# SOURCE DOCUMENT:
------------
I wonder if it will be possible to load scripts into the reader view document.
Currently, it isn’t, so keybinding extensions, which rely on inserting
Keyboard event listeners, don’t work in reader view. I had been prototyping a
custom reader view in Saka Key using Mozilla’s Readability library to work
around this issue.

The Content Security Policy fix is a lifesaver. Saka Key attaches hint
elements to the DOM and attaches a script tag to load common styles/fonts.
Sites with the policy style-src: self (like crates.io) block script tags,
which breaks hint styling and positioning.

------
crispinb
The lack of configurable keyboard shortcuts for extensions is what stops me
continuing to use Firefox each time I try it. I have yet to find a usable
Pinboard extension, for example.

Is this an extensions API limitation or is not using the keyboard part of FF
norms/culture? Even much built-in functionality (like save to Pocket) is
mouse-only.
------------
# DATA FOR REVIEW:
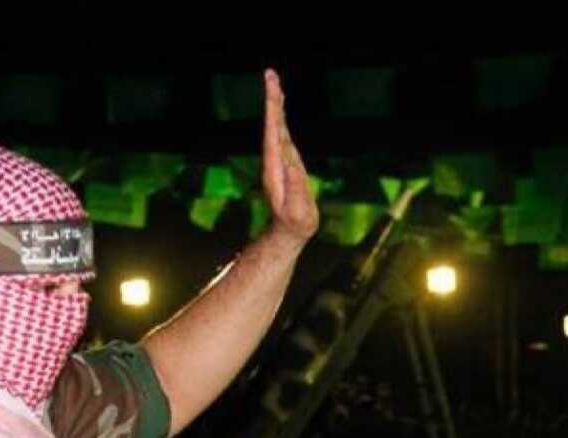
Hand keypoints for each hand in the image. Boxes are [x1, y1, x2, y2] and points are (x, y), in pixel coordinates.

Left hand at [262, 70, 318, 245]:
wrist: (290, 232)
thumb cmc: (295, 223)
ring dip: (276, 106)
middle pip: (273, 124)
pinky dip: (282, 119)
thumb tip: (291, 165)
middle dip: (273, 100)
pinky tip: (281, 109)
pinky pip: (283, 135)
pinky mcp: (287, 163)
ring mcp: (280, 161)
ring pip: (277, 128)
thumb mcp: (297, 210)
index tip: (273, 89)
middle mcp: (275, 161)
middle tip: (270, 75)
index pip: (273, 132)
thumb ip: (294, 189)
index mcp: (275, 167)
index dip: (273, 110)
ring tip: (274, 84)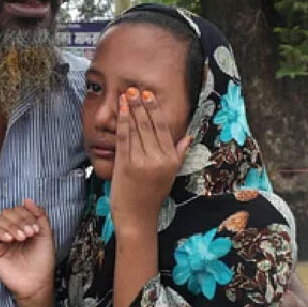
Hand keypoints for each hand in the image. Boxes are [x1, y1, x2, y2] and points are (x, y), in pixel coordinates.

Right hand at [0, 199, 55, 306]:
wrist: (36, 281)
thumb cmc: (42, 260)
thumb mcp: (45, 234)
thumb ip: (39, 216)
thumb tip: (27, 199)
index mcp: (21, 226)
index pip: (17, 210)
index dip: (26, 214)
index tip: (36, 229)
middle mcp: (9, 230)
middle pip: (6, 212)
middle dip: (19, 220)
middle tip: (29, 234)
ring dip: (10, 225)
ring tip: (21, 238)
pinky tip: (10, 239)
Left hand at [110, 88, 191, 234]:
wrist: (137, 217)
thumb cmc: (152, 196)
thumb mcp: (170, 175)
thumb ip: (179, 155)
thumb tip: (188, 137)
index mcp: (170, 160)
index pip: (163, 128)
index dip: (155, 110)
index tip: (150, 96)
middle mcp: (157, 159)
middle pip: (148, 125)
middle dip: (141, 105)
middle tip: (135, 89)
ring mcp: (140, 161)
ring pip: (135, 129)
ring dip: (130, 109)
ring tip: (126, 94)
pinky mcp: (125, 164)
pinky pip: (123, 138)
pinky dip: (121, 122)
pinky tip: (119, 110)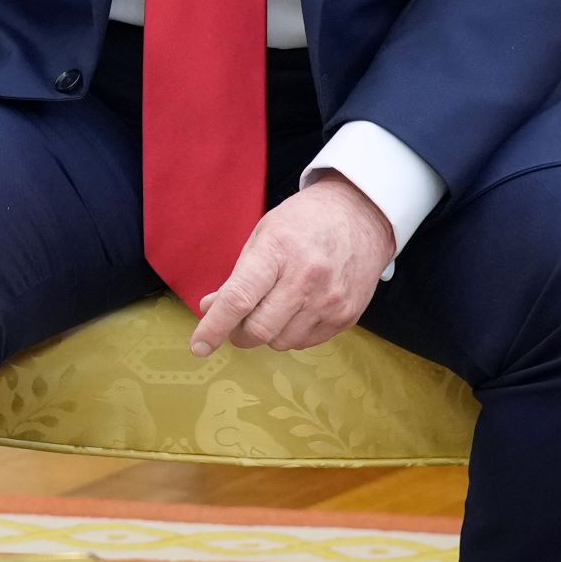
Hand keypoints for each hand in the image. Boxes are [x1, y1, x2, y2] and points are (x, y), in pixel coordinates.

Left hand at [188, 174, 396, 357]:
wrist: (362, 215)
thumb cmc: (305, 222)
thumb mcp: (264, 236)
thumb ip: (238, 277)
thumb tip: (211, 309)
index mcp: (279, 251)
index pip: (240, 298)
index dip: (215, 326)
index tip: (199, 346)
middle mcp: (307, 279)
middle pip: (260, 330)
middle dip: (238, 334)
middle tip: (235, 323)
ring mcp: (331, 301)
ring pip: (282, 342)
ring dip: (267, 334)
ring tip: (272, 308)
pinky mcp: (347, 316)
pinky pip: (306, 343)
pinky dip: (291, 334)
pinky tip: (296, 310)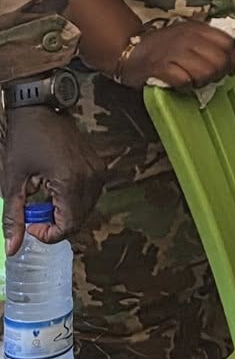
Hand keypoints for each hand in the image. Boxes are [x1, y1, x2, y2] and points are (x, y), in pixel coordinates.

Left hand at [3, 106, 101, 254]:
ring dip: (65, 213)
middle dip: (56, 224)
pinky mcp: (98, 164)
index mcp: (70, 182)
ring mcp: (98, 169)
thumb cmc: (24, 141)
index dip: (49, 234)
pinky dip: (73, 201)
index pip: (69, 225)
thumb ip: (13, 217)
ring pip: (86, 208)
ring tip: (43, 201)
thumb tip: (12, 249)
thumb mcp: (13, 181)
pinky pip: (90, 194)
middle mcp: (91, 177)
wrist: (40, 109)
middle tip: (34, 216)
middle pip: (80, 219)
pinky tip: (54, 190)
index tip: (30, 226)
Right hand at [122, 20, 234, 89]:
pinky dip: (186, 87)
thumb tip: (229, 60)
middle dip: (218, 74)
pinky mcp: (161, 67)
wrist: (129, 49)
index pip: (228, 44)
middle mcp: (188, 38)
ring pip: (205, 72)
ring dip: (202, 82)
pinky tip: (181, 85)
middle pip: (219, 61)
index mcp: (198, 29)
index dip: (233, 60)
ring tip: (194, 82)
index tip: (230, 70)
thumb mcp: (188, 35)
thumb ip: (208, 42)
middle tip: (209, 78)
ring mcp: (174, 52)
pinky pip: (185, 81)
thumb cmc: (163, 45)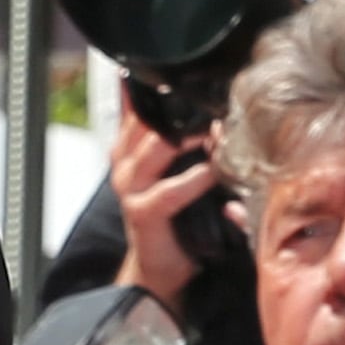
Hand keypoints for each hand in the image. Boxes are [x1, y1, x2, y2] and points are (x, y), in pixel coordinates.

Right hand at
------------
# TASK REQUIREMENTS:
[A] In the Firefox extensions thread, rewrite the paragraph that begins "The Content Security Policy fix is a lifesaver" as a short bulleted list that keeps its main facts.
[B] Summarize the Firefox extensions thread in three sentences.

# RESULTS FOR THE EXERCISE:
[A]
- The Content Security Policy fix is a lifesaver.
- Saka Key attaches hint elements to the DOM and a script tag that loads common styles and fonts.
- Sites with the policy style-src: self, such as crates.io, block script tags.
- This blocking breaks hint styling and positioning.

[B] Scripts can't currently be loaded into the reader view document, so keybinding extensions that rely on keyboard event listeners don't work there, and the first poster had been prototyping a custom reader view in Saka Key with Mozilla's Readability library to get around this. That post also calls the Content Security Policy fix a lifesaver, because sites with the policy style-src: self block the script tag Saka Key uses to load styles and fonts, which breaks hint styling and positioning. crispinb says the lack of configurable keyboard shortcuts for extensions is what stops them from continuing to use Firefox, and asks whether this is an extensions API limitation or a matter of Firefox norms, noting that even built-in functionality like save to Pocket is mouse-only.